How to complete this task = Please copy the material starting at the line containing "4. Push to GitHub: git push origin main" and ending at the end of the material, swapping "workflow" for "routine" and leaving everything else unchanged.

Data for analysis Block Start

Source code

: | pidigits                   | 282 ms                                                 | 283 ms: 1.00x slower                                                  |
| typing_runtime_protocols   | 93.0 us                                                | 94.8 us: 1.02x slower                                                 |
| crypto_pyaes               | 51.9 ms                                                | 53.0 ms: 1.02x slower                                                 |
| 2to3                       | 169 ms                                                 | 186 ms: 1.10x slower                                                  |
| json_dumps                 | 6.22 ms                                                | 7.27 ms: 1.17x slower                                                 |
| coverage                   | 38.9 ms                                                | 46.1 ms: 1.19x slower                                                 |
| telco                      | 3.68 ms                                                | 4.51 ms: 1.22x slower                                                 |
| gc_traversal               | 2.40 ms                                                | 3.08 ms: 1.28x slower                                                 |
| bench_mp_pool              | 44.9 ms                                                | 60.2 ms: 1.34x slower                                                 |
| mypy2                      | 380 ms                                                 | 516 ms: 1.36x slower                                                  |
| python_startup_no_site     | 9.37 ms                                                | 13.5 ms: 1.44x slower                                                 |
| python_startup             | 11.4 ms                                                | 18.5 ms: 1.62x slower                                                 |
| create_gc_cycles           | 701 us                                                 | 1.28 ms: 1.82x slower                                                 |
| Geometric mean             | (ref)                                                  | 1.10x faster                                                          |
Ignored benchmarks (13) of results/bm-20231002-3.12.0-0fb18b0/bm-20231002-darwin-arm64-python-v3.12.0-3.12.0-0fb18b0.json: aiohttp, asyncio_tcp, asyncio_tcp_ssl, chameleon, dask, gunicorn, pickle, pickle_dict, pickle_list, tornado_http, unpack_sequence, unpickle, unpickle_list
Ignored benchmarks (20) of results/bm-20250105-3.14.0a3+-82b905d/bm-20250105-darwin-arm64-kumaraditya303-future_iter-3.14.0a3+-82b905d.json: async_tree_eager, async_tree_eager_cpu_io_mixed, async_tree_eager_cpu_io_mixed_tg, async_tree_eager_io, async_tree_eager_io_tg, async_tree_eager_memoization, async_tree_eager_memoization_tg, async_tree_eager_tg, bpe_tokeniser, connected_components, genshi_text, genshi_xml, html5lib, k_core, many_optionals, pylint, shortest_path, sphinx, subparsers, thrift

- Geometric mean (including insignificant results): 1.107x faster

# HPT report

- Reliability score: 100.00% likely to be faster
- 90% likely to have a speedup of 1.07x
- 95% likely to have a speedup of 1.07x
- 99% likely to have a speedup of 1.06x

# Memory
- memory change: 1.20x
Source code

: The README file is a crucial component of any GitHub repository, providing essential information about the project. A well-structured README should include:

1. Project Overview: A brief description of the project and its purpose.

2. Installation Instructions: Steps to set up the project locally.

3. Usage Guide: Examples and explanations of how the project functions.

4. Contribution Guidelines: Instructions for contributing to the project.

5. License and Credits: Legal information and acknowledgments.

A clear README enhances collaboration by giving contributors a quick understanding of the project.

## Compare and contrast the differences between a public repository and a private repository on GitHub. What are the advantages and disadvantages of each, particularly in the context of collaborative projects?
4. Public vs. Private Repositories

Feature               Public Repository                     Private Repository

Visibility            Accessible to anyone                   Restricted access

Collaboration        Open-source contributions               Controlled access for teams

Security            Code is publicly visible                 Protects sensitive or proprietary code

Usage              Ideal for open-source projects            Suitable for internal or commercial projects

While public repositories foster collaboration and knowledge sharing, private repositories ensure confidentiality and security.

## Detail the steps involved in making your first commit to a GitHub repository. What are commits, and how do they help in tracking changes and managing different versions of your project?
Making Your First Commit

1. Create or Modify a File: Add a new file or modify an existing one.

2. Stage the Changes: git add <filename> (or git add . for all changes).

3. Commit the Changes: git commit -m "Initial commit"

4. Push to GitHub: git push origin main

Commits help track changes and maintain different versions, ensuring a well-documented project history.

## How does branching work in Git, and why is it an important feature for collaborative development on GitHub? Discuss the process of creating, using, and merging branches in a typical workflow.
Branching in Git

Data for analysis Block End

Output =
4. Push to GitHub: git push origin main

Commits help track changes and maintain different versions, ensuring a well-documented project history.

## How does branching work in Git, and why is it an important feature for collaborative development on GitHub? Discuss the process of creating, using, and merging branches in a typical routine.
Branching in Git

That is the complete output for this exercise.